[Opening Data supplied section]

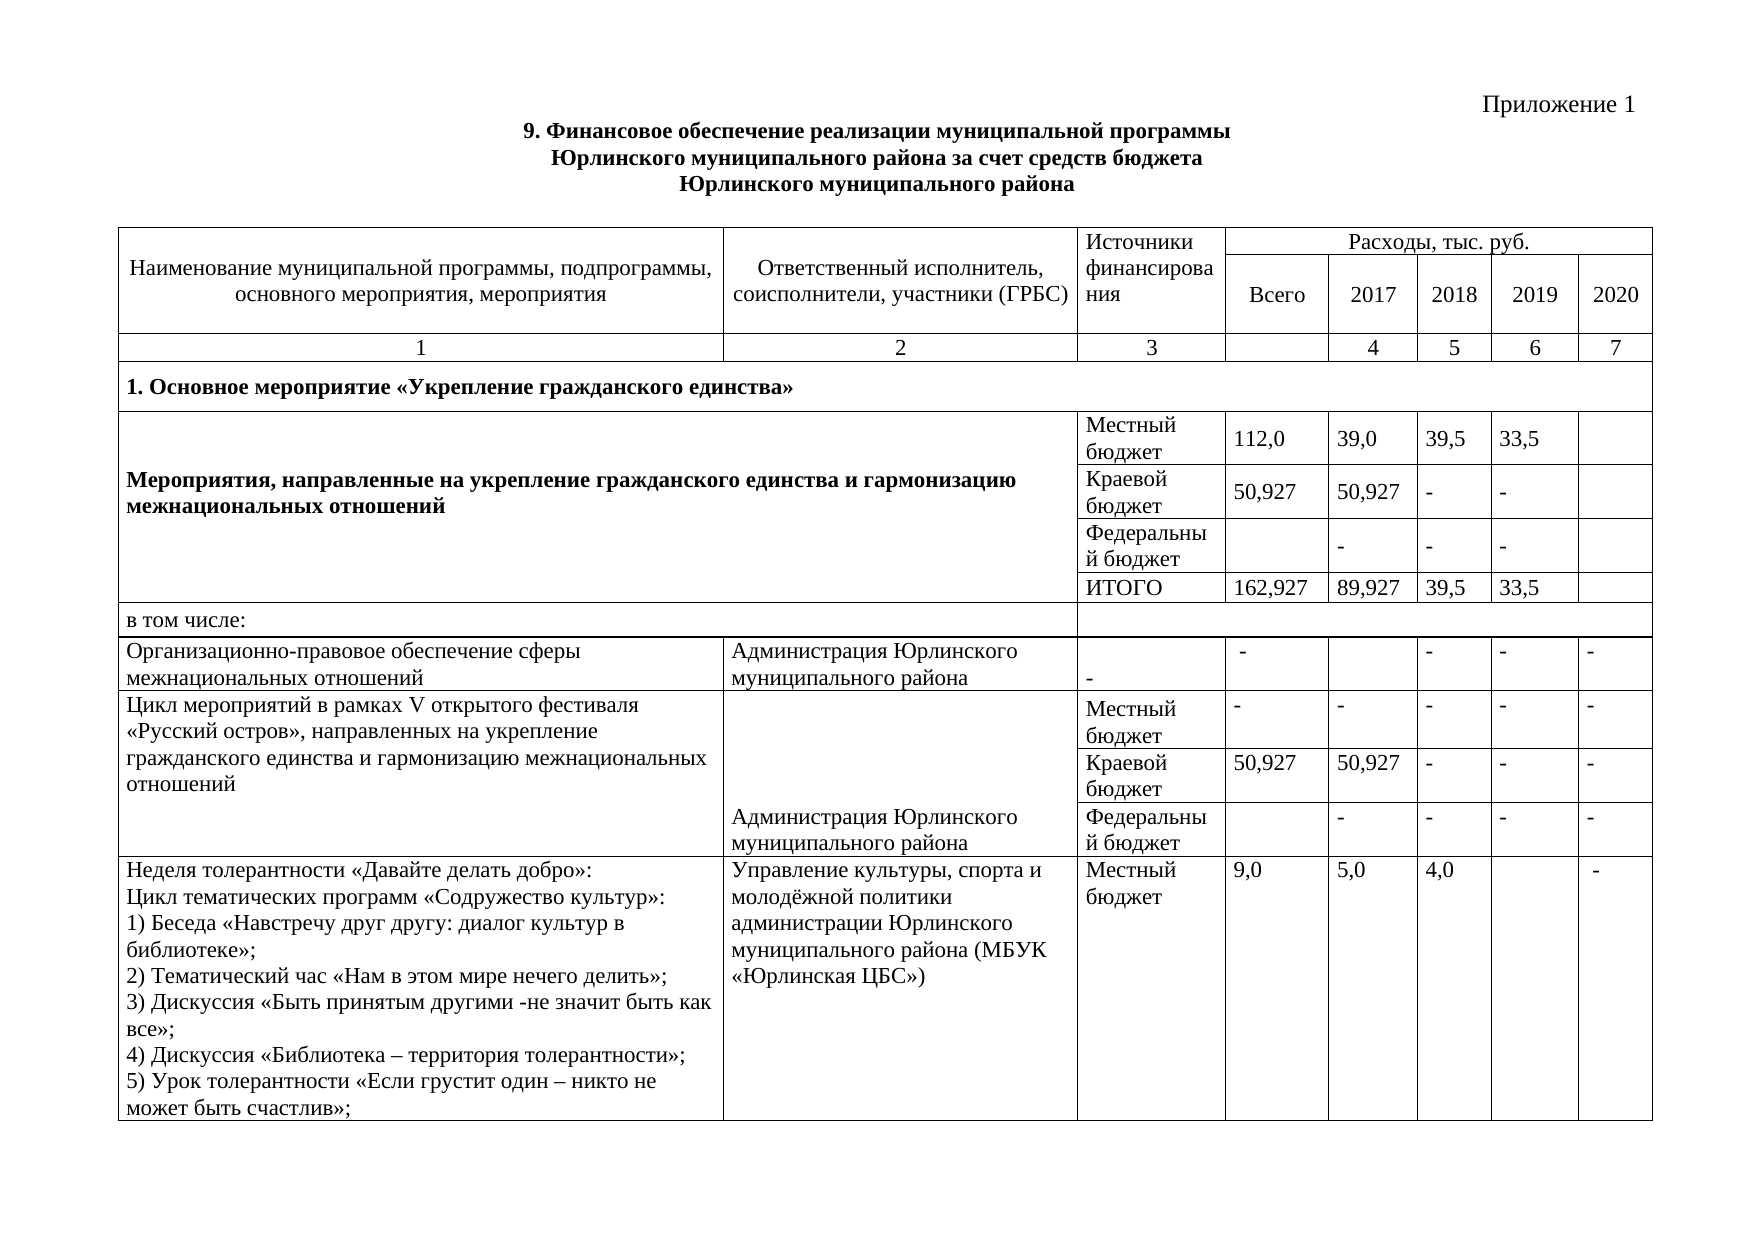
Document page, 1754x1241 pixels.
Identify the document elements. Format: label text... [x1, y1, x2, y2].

table_cell 5 [1418, 334, 1491, 361]
table_cell Всего [1226, 255, 1328, 333]
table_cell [119, 857, 723, 1120]
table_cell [724, 857, 1077, 1120]
table_cell 39,0 [1329, 412, 1417, 464]
table_cell - [1329, 803, 1417, 856]
table_cell [1579, 573, 1652, 602]
table_cell - [1418, 803, 1491, 856]
table_cell Местный бюджет [1078, 412, 1225, 464]
table_cell - [1329, 519, 1417, 572]
table_cell [1078, 603, 1652, 636]
table_cell - [1226, 691, 1328, 748]
table_cell 39,5 [1418, 412, 1491, 464]
table_cell Краевой бюджет [1078, 749, 1225, 802]
text Юрлинского муниципального района за счет средств бюджета [118, 144, 1636, 170]
table_cell [1329, 638, 1417, 690]
table_cell - [1418, 519, 1491, 572]
table_cell - [1579, 691, 1652, 748]
table_cell - [1226, 638, 1328, 690]
table_cell 3 [1078, 334, 1225, 361]
table_header Расходы, тыс. руб. [1226, 228, 1652, 254]
table_cell - [1579, 803, 1652, 856]
table_cell 2017 [1329, 255, 1417, 333]
table_cell 50,927 [1329, 465, 1417, 518]
table_cell 4 [1329, 334, 1417, 361]
table_cell 9,0 [1226, 857, 1328, 1120]
table_cell 112,0 [1226, 412, 1328, 464]
table_cell - [1579, 638, 1652, 690]
table_cell 162,927 [1226, 573, 1328, 602]
text Юрлинского муниципального района [118, 170, 1636, 196]
table_cell - [1579, 749, 1652, 802]
table_cell Федеральный бюджет [1078, 519, 1225, 572]
table_cell [1226, 334, 1328, 361]
table_header Наименование муниципальной программы, подпрограммы, основного мероприятия, мероприятия [119, 228, 723, 333]
table_cell - [1492, 691, 1578, 748]
table_cell ИТОГО [1078, 573, 1225, 602]
table_cell 2019 [1492, 255, 1578, 333]
table_cell 33,5 [1492, 573, 1578, 602]
table_cell - [1492, 465, 1578, 518]
table_cell 33,5 [1492, 412, 1578, 464]
table_cell [1226, 803, 1328, 856]
table_cell Краевой бюджет [1078, 465, 1225, 518]
text Приложение 1 [118, 89, 1636, 117]
table_cell Организационно-правовое обеспечение сферы межнациональных отношений [119, 638, 723, 690]
table_cell - [1418, 749, 1491, 802]
table_cell 4,0 [1418, 857, 1491, 1120]
table_cell Администрация Юрлинского муниципального района [724, 638, 1077, 690]
text 9. Финансовое обеспечение реализации муниципальной программы [118, 117, 1636, 144]
table_cell - [1418, 465, 1491, 518]
table_cell - [1329, 691, 1417, 748]
table_cell [1492, 857, 1578, 1120]
table_cell 39,5 [1418, 573, 1491, 602]
table_cell [1226, 519, 1328, 572]
table_cell - [1492, 749, 1578, 802]
table_cell 5,0 [1329, 857, 1417, 1120]
table_cell - [1418, 638, 1491, 690]
table_cell Мероприятия, направленные на укрепление гражданского единства и гармонизацию межнациональных отношений [119, 412, 1077, 602]
table_cell 1. Основное мероприятие «Укрепление гражданского единства» [119, 362, 1652, 411]
table_cell - [1078, 638, 1225, 690]
table_cell - [1492, 519, 1578, 572]
table_cell Цикл мероприятий в рамках V открытого фестиваля «Русский остров», направленных на укрепление гражданского единства и гармонизацию межнациональных отношений [119, 691, 723, 856]
table_cell - [1418, 691, 1491, 748]
table_cell Местный бюджет [1078, 857, 1225, 1120]
table_cell 7 [1579, 334, 1652, 361]
table_cell 2 [724, 334, 1077, 361]
table_cell 89,927 [1329, 573, 1417, 602]
table_cell в том числе: [119, 603, 1077, 636]
table_cell [1579, 412, 1652, 464]
table_cell 50,927 [1226, 465, 1328, 518]
table_cell 2018 [1418, 255, 1491, 333]
table_cell 1 [119, 334, 723, 361]
table_cell [1579, 519, 1652, 572]
table_cell - [1492, 803, 1578, 856]
table_cell 50,927 [1226, 749, 1328, 802]
table_cell - [1492, 638, 1578, 690]
table_cell Федеральный бюджет [1078, 803, 1225, 856]
table_cell - [1579, 857, 1652, 1120]
table_cell Администрация Юрлинского муниципального района [724, 691, 1077, 856]
table_cell [1579, 465, 1652, 518]
table_cell 6 [1492, 334, 1578, 361]
table_cell Местный бюджет [1078, 691, 1225, 748]
table_header Источники финансирования [1078, 228, 1225, 333]
table_header Ответственный исполнитель, соисполнители, участники (ГРБС) [724, 228, 1077, 333]
table_cell 50,927 [1329, 749, 1417, 802]
table_cell 2020 [1579, 255, 1652, 333]
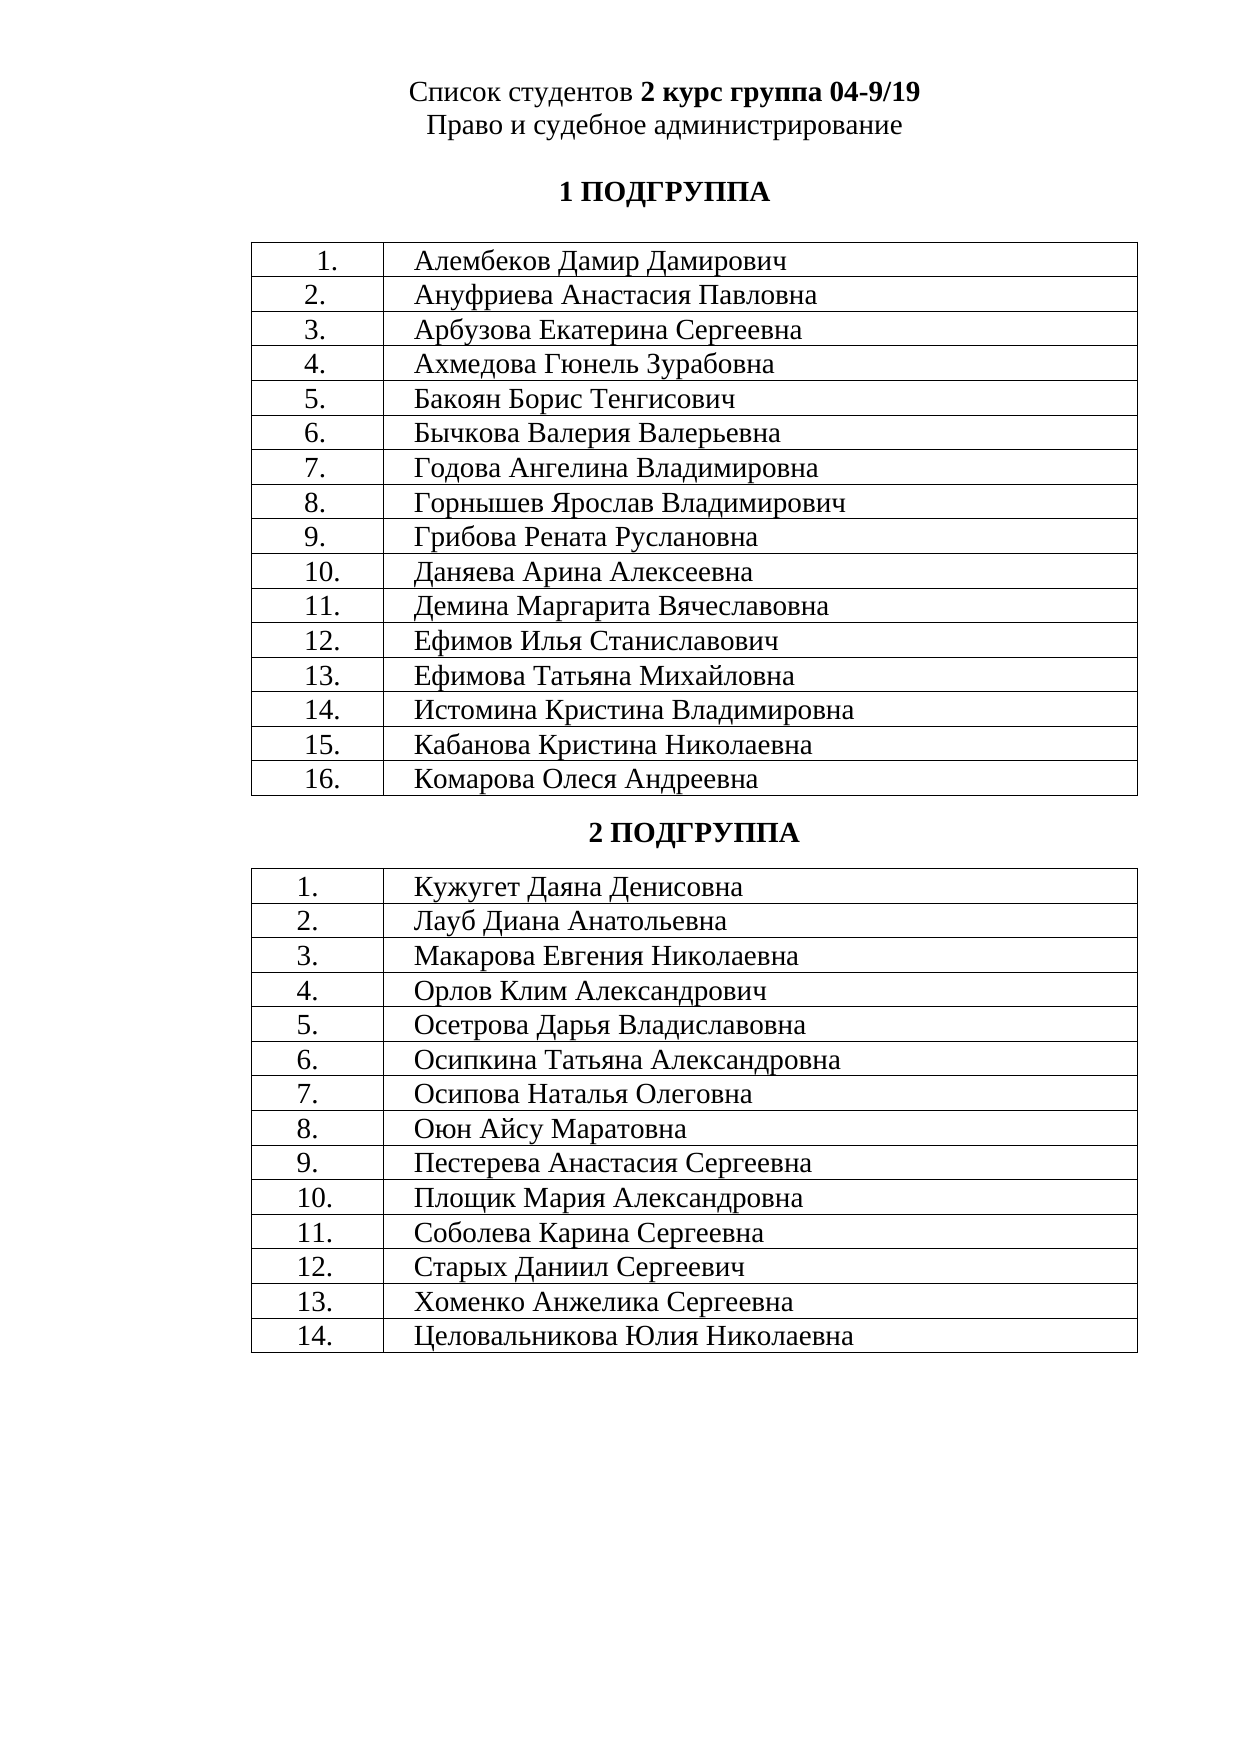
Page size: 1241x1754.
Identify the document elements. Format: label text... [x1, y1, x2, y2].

[Closing Data supplied section]

:: Activity ::
From the line containing "Page size: 1241x1754." to the last line of the listing, write everything out exactly. Nothing outside that stretch belongs.

:: Your response ::
Page size: 1241x1754.
Identify the document elements. Format: label text... [x1, y1, x2, y2].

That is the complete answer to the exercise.